Avant-propos

Achim Steiner

Achim Steiner
Secrétaire général adjoint des Nations Unies et Directeur exécutif du Programme des Nations Unies pour l'environnement

L'Assemblée générale des Nations Unies a unanimement élu Achim Steiner au poste de Directeur exécutif du PNUE le 16 mars 2006. Né au Brésil en 1961, ce ressortissant allemand, titulaire d'une maîtrise de l'Université de Londres, est un spécialiste de l'économie du développement, de la planification régionale, du développement international et de la politique environnementale. En 1998, il a été nommé Secrétaire général de la Commission mondiale des barrages basée en Afrique du Sud, où il a administré un programme international visant à amener les secteurs public et privé ainsi que la société civile à collaborer dans le cadre d'une politique mondiale sur les barrages et le développement. Il a été le Directeur général de l'Union mondiale pour la nature (UICN) de 2001 à 2006.

PNUE

Investir dans la durabilité

La mondialisation est l'un des grands défis de notre époque. Et il ne s'agit pas de savoir si ce phénomène est bon ou mauvais mais si, par des mesures d'incitation et des partenariats, nous pouvons tirer le meilleur parti de la mondialisation en faisant courir un minimum de risque à notre planète et à ses habitants.

Il est facile d'expliquer clairement les menaces qui pèsent sur l'environnement: si l'augmentation du niveau de vie et les modes de production et de consommation non viables venaient à intensifier la pression sur nos ressources naturelles, la mondialisation pourrait se révéler un échec retentissant plutôt qu'un moyen d'améliorer le niveau de vie des habitants de la Planète. La dégradation des services fournis par les écosystèmes représente déjà un obstacle non négligeable à la réalisation des Objectifs du Millénaire pour le développement liés à la réduction de la pauvreté, de la faim et des maladies. Sur les 24 services essentiels fournis par les écosystèmes - notamment la production de nourriture, la disponibilité et la qualité de l'eau, la régulation du climat et de l'incidence de certaines maladies - 15 font l'objet d'une utilisation non durable et sont en train de se dégrader.

Pour remédier à cette situation, nous devons nous investir davantage dans l'utilisation durable et le maintien des services écosystémiques.

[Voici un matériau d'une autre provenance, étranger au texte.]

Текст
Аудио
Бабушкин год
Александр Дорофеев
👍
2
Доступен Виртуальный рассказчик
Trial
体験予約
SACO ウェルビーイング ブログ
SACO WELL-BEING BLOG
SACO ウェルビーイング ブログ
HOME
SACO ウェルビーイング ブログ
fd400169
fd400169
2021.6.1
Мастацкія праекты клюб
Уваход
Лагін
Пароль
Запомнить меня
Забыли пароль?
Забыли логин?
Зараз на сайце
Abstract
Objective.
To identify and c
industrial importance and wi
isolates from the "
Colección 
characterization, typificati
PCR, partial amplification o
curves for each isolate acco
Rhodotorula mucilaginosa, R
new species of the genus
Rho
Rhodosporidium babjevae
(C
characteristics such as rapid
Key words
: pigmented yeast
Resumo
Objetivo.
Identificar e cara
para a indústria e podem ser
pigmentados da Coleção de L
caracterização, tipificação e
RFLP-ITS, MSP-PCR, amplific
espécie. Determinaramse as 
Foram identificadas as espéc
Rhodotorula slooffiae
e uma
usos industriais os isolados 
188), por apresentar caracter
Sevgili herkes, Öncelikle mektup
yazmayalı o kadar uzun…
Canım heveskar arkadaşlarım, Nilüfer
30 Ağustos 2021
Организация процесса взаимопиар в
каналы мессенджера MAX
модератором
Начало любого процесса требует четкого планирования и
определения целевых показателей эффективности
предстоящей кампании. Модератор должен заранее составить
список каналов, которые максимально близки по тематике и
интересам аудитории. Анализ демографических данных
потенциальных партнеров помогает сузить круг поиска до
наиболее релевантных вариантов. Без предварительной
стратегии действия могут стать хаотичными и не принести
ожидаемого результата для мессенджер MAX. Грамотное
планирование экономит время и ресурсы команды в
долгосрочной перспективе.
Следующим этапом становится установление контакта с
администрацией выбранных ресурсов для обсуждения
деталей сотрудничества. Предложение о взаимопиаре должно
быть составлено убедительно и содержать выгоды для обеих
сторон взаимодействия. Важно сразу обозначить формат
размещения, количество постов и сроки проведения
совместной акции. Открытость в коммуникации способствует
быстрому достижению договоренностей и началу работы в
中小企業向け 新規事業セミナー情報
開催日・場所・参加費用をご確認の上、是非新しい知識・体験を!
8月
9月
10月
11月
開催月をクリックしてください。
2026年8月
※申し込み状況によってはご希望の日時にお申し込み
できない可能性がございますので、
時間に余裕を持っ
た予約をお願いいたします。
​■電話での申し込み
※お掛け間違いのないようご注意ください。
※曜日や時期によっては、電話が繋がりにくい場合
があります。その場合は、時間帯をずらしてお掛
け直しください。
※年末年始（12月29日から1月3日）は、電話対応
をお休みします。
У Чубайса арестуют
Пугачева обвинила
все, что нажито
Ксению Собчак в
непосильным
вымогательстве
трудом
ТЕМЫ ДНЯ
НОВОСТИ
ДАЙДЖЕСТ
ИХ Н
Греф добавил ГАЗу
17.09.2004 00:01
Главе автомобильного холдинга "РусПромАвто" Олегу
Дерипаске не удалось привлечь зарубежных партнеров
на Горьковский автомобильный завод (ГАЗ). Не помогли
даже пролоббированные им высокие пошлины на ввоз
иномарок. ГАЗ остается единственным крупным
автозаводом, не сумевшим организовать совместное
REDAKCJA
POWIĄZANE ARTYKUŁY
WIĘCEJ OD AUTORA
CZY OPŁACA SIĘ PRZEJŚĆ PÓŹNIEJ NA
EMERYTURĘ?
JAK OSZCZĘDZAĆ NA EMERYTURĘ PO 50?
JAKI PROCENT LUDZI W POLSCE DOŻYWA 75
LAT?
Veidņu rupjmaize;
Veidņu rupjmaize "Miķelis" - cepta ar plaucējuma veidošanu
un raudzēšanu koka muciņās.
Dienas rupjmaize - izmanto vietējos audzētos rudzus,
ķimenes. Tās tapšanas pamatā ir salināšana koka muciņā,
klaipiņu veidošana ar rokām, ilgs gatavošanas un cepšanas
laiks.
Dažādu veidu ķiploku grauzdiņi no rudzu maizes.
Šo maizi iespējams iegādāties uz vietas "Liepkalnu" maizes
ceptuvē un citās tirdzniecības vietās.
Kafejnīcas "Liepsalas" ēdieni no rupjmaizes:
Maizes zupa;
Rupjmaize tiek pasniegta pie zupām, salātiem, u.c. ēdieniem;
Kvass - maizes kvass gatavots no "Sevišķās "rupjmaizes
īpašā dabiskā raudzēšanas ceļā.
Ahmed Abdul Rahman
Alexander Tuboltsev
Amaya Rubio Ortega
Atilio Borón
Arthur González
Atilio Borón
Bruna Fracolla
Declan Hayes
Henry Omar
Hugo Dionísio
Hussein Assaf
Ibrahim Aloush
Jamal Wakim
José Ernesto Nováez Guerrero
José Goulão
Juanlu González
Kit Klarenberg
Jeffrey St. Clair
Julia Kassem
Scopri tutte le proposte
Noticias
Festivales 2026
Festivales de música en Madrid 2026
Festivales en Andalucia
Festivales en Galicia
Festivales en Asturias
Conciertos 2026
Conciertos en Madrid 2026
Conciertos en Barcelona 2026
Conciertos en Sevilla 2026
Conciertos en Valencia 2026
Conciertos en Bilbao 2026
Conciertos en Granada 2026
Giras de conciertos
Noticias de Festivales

Nous devons trouver les moyens de faire évoluer nos méthodes de production, afin que notre consommation effrénée de matières premières et de produits finis cède la place à une conservation et une gestion plus judicieuse des ressources.

Pour autant, les États ne devront pas consentir de gros investissements dans la conservation de l'environnement. Un système de filtrage naturel, par exemple une zone humide, purifie l'eau de manière plus efficace et plus économique qu'un système conçu par l'homme tel qu'une usine de traitement des eaux; une réserve forestière quant à elle recycle rapidement de gros volumes de dioxyde de carbone pour un coût moindre que la gazéification et le stockage des déchets de charbon. Convaincre la société de ces avantages c'est ouvrir la voie aux investissements dans les écosystèmes et cela, pour le bien de tous: l'homme, l'économie et la nature. Le dernier avertissement lancé par le GIEC est un véritable cri d'alarme pour les décideurs: ils doivent prendre position et agir de toute urgence sans pour autant choisir la voie du désespoir. À travers les partenariats et les alliances, l'investissement que nous devons faire dans la durabilité ne doit pas nous coûter de grands sacrifices.

Les entreprises peuvent apporter une contribution essentielle à l'utilisation durable et au maintien des services écosystémiques. Les organisations de développement peuvent veiller à disposer des meilleurs renseignements et avis scientifiques possibles, surtout concernant l'établissement des prix des biens et services naturels, avant d'agir. Les organisations environnementales peuvent s'attacher à collaborer avec les gouvernements, les entreprises et la société civile de manière à fournir des solutions concrètes aux pays qui essaient de lutter contre les fléaux de la pauvreté, de la maladie, de la malnutrition et du sous-développement.

Une planète mondialisée est une planète décentralisée. Pourtant chaque grande ville peut devenir un noeud dans le réseau élargi de la politique internationale. Pour celles et ceux qui vivent et qui travaillent en dehors de la Suisse, cela signifie néanmoins des séjours réguliers à Genève. Beaucoup de nos partenaires sont ici. C'est ici que se rassemblent généralement l'information et l'expertise mondiale. C'est ici aussi que de nombreuses initiatives internationales sont conçues et soutenues. Enfin, c'est souvent à Genève que les programmes mondiaux peuvent bénéficier de la gestion la plus efficace.

Depuis de nombreuses années, la Suisse est au coeur des affaires internationales, et du combat environnemental. C'est ainsi que ce pays a, à divers égards, façonné la Genève moderne que nous connaissons aujourd'hui - une ville qui est et qui restera un élément important de l'impératif mondial du développement durable.